Strangely I don't feel a thing. It's like a dull, numb feeling, as if nothing really matters anymore... As if things I valued and gave importance to had suddenly faded into a background of greys and blues and colours I no longer seemed to care or know about. And I hum to myself and no sound comes out as a hollow silence seems to envelop me in its ruin. I still write in meaningless creative writing competitions about knives and lilac madnesses until my insides bleed in protest. I trudge past smiling faces, nodding as they greet the person they see everyday in me and I'm glad they see no change. I avoid closest friends as they quickly prod me for not talking as much as they usually would want me to, and I complain of a headache which is partly true and they ask me off hand questions and I dutifully answer them and they move off, satisfied. I'm glad to be of help, it takes my mind off over musing what the trouble is, and I hate it when someone asks what is it thats the matter and I come out with a helpless I don't know...

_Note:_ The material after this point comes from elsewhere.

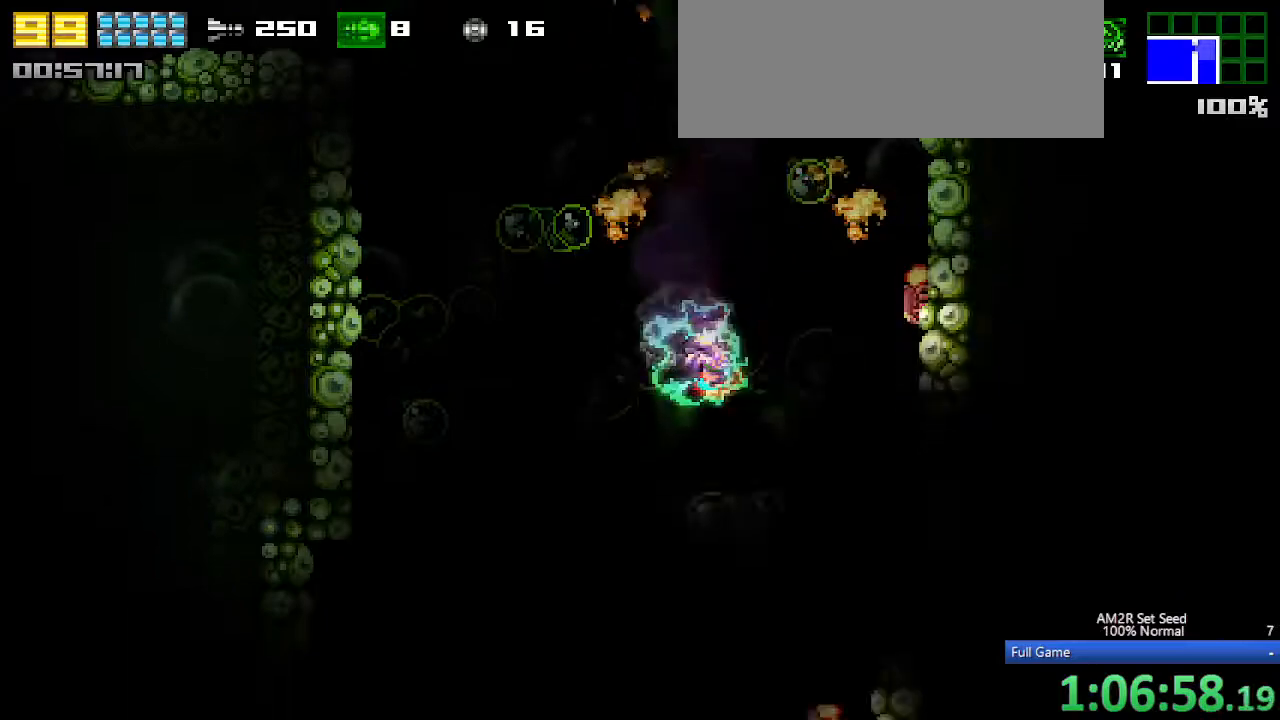
{"keys": ["right"], "events": [[17, "left", "down"], [17, "right", "up"], [100, "left", "up"], [100, "right", "down"], [200, "left", "down"], [200, "right", "up"], [300, "left", "up"], [300, "right", "down"], [350, "right", "up"], [400, "left", "down"], [450, "right", "down"], [483, "left", "up"]]}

I'm a lot of things I don't want to be, and it hurts when people expect more of you and show their disappointment. I pretend to be indifferent at times but one day it builds up to this whole big ball of filth and unhappiness and hurt and discontentment and then I don't know what to do with it anymore so I hide it in me until one day it becomes too ancient to stink anymore and is stacked up as another dull remnant of 'temporary derangement' that doesn't immediately threaten attack once more.
And its not as if I want a clean, orderly life... I was never under the delusion that I could or would live like that. Its the other thing. The gnawing, pinching insidious thing that I cannot seem to rid myself of. But I will.
4 comments:
whats the word for fear of happiness?
I often feel that a lot of people have no right to whine. They don't realize how lucky they are, they don't what they have, their lives aren't empty. Etc etc.
But I suppose a lot of people would probably envy the kind of life I lead too. Nothing's perfect, and the damned grass is always greener on the other side. The feeling that you're not who you are hits everyone sometime or the other. And I have no idea how to get out of it, because I'm going through the same thing.
That was deep and frank. And what's more, I could relate to it perfectly. I feel sometimes that there's nothing..real..left in my life anymore, and that hurts. But what hurts more is when you try so hard and no one notices.